▶ **Data extract**
=== Section Start ===
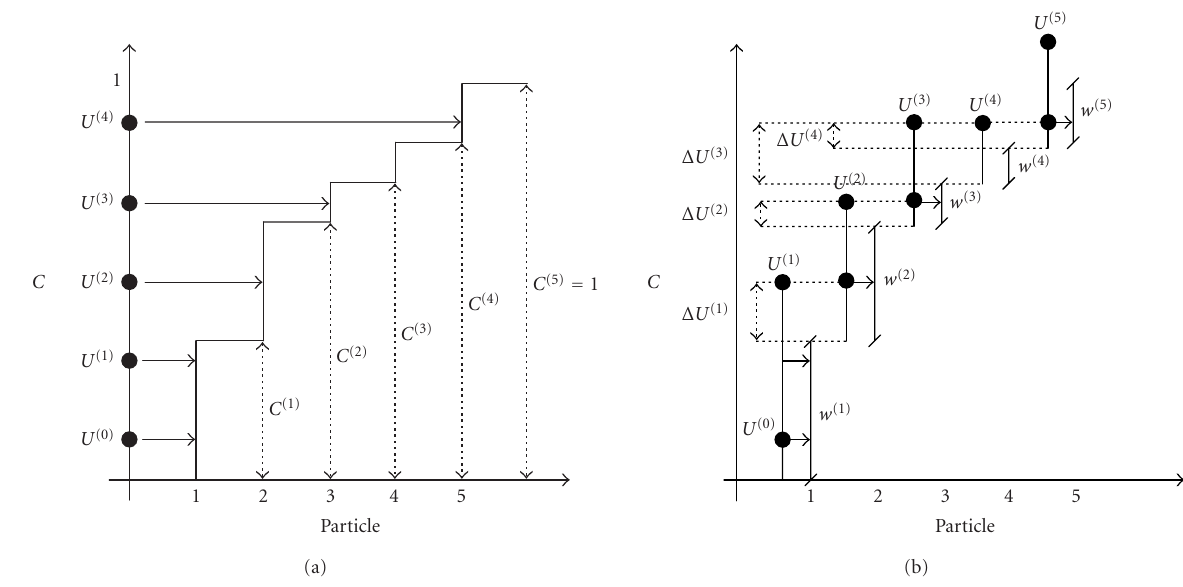
Figure 1: (a) Systematic and (b) residual systematic resampling for an example with M = 5 particles.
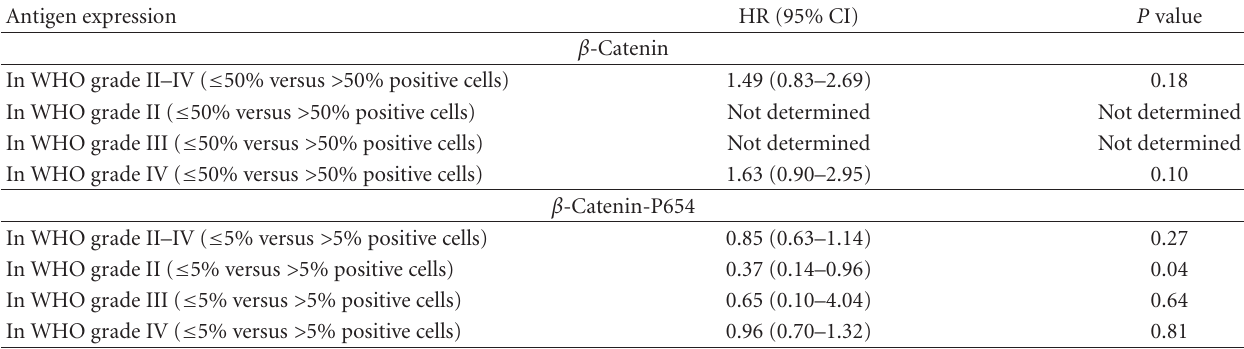
Table 3: Results from multivariate survival analysis. Hazard ratios were adjusted for WHO grade, age at diagnosis, and extent of tumour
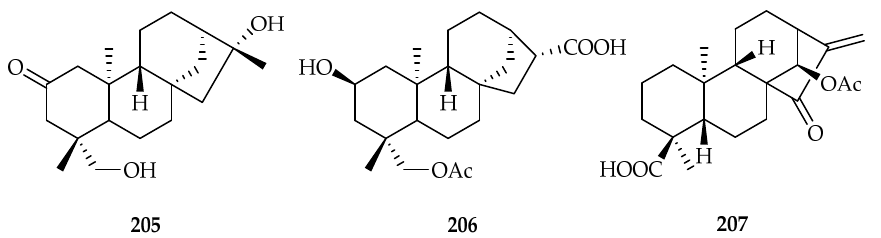
Figure 82. Structures of maizediterpene A 205 [129], maizediterpene B 206 [129], and rabdokunmin F 207 [83].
=== Section End ===
▶ **Problem requirements**
Nothing but a number should be given: the count of lines above that hold "Figure".

▶ **Written answer**
2